**Text under study**
Even so, 'it's kind of like two full-time jobs', Jeslyn says. Both allow her the flexibility to schedule her own time, but 'without passion and discipline, it's very hard to move forward', she says.

A typical day at work for her involves switching back and forth between both businesses. Mornings are usually reserved for work on the website, fielding enquiries and emails. Lunchtime slots are filled with appointments with financial planning clients, followed by sales meetings in the afternoons with various wedding vendors. When evening comes, she often dons her financial planner cap again to meet clients, before heading home to work on Wedding Tweets.

Not that she's complaining; it helps to keep income steady. 'I'd always wanted to do business, but I didn't come from a very privileged background where, say, my parents could give me seed funding to start off with,' she says.

Her business failed to qualify for government grants for young entrepreneurs - which has meant having to scale back on ambitious plans and progressing at a slower-than- desired pace.

Although overheads for an online business are relatively low, both Jeslyn and her partner lacked advanced IT savvy to design the site with the requisite features. 'That was our main obstacle - our vision was that the site had to be very advanced, but we didn't have the technical knowledge and the money to give us that head start as we were putting in our own money,' Jeslyn says. She has had to hire IT expertise on a project basis so far but intends to hire full-time staff soon.

With most of the 100 vendors on their directory so far still on an introductory plan, Jeslyn expects to break even only early next year, when their paying contracts kick in and the site is fully monetised.

She is also fully aware that the industry she has chosen is a competitive one with established players., for instance, has a 10-year edge over a fledgling site like hers.

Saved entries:
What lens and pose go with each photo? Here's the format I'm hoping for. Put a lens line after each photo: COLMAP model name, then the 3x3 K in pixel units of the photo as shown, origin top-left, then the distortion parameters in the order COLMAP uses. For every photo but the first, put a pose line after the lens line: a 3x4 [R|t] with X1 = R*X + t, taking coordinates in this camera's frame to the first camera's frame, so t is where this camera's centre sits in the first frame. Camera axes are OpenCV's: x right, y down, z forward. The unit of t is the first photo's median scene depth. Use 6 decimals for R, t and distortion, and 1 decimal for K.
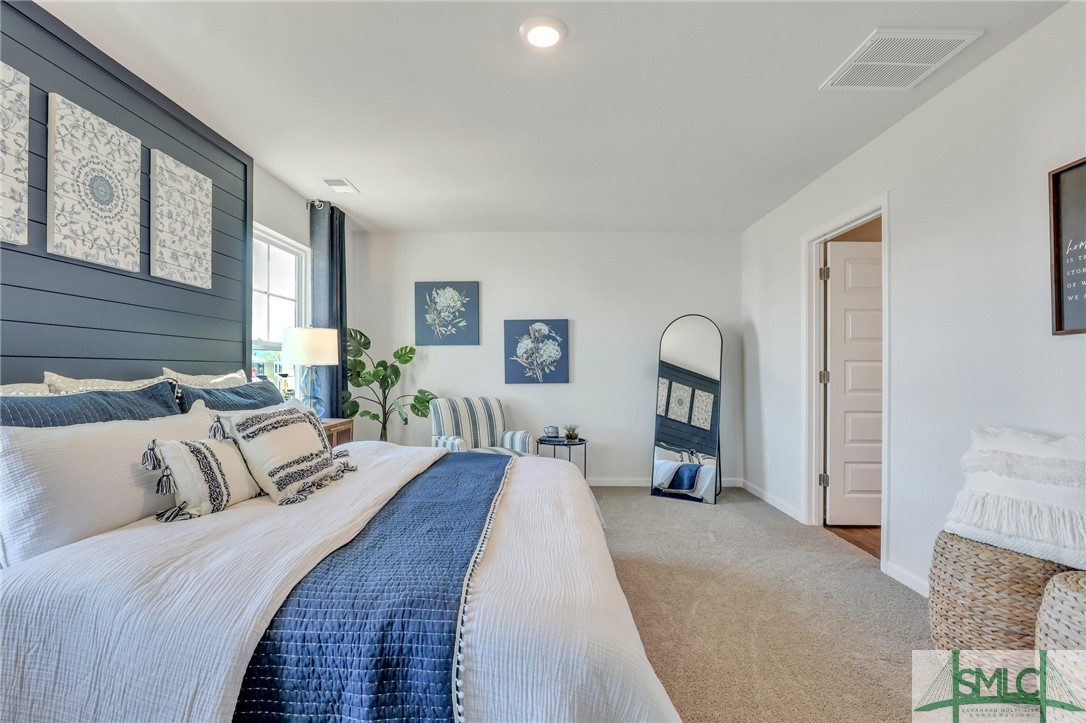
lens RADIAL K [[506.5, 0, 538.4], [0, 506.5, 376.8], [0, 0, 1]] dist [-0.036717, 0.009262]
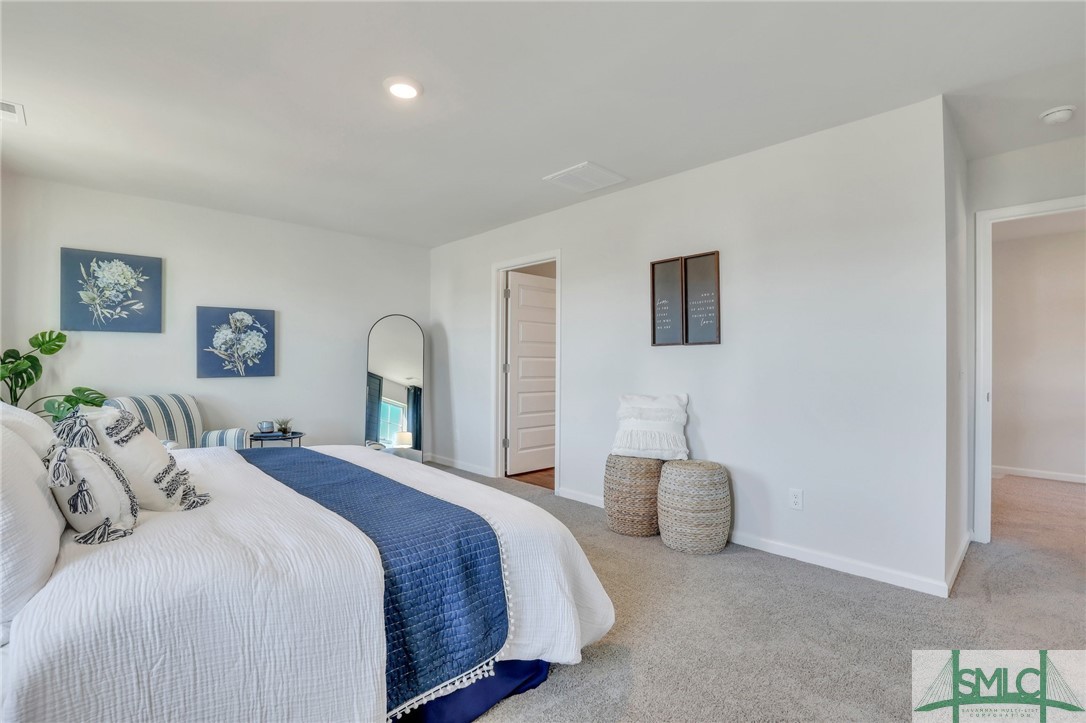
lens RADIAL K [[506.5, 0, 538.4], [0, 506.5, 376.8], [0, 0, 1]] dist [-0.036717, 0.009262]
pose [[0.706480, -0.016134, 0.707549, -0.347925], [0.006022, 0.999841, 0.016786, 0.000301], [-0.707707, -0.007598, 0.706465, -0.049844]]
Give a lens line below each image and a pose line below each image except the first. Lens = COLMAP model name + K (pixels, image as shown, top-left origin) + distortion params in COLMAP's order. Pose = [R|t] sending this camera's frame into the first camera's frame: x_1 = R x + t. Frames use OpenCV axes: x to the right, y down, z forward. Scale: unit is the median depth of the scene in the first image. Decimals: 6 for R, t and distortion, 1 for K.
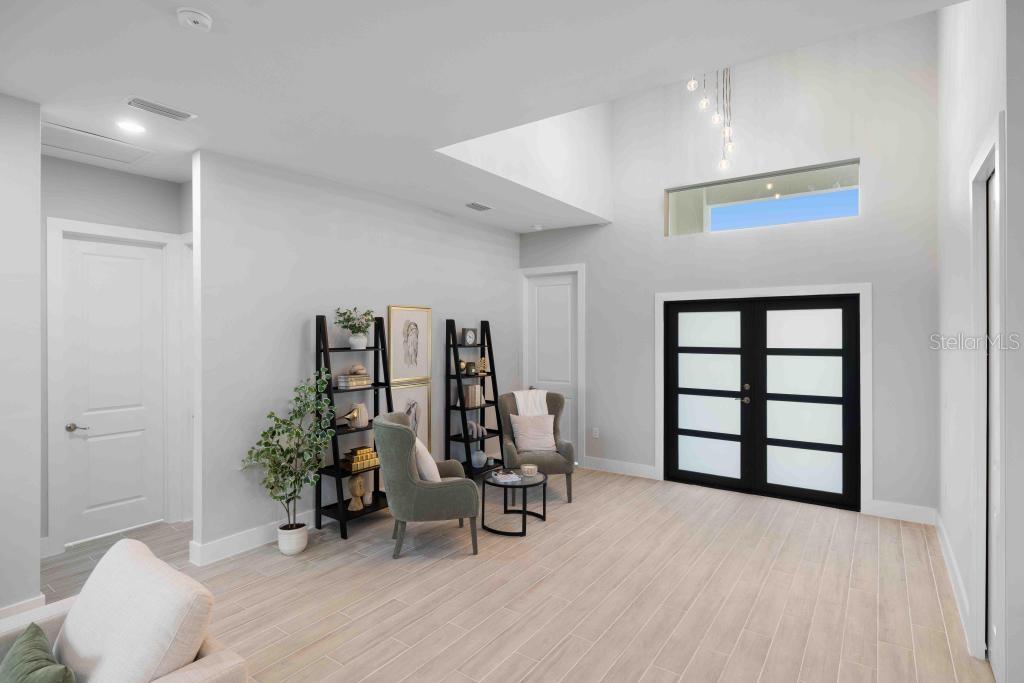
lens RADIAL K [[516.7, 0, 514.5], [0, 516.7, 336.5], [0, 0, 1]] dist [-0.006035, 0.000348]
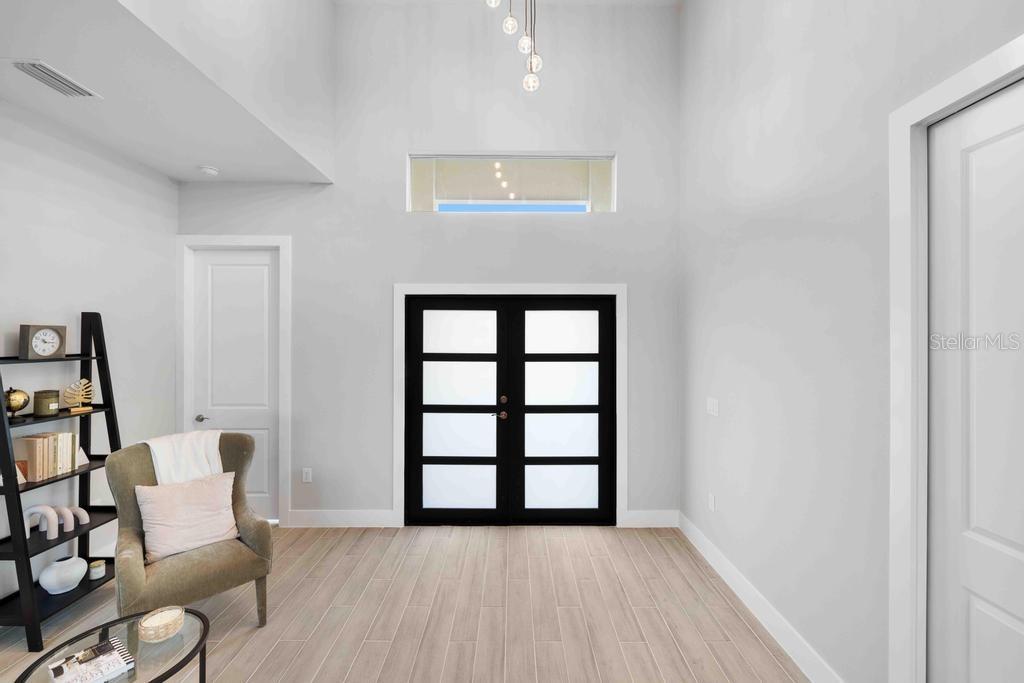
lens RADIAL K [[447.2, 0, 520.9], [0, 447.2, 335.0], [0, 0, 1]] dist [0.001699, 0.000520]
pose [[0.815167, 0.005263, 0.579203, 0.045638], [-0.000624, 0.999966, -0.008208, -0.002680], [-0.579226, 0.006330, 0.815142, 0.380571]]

--

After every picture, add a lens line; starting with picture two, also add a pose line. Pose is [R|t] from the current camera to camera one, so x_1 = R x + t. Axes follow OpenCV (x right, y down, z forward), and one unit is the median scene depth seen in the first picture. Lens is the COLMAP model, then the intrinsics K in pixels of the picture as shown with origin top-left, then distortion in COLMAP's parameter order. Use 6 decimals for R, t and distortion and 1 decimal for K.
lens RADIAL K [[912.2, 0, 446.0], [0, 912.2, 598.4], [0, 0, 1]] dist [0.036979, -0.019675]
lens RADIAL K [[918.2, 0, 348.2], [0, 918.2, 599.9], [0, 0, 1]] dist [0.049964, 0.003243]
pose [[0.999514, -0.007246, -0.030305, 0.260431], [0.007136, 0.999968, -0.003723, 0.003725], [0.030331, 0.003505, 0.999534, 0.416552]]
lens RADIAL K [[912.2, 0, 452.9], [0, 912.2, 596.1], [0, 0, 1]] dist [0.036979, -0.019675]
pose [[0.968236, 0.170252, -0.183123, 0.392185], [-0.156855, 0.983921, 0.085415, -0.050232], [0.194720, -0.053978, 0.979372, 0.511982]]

**Exercise**
According to the passage about Jeslyn's two businesses, how does she usually spend her mornings? The lines above stand apart from the passage and are not part of it.

**Problem solution**
Working on the website and handling enquiries and emails.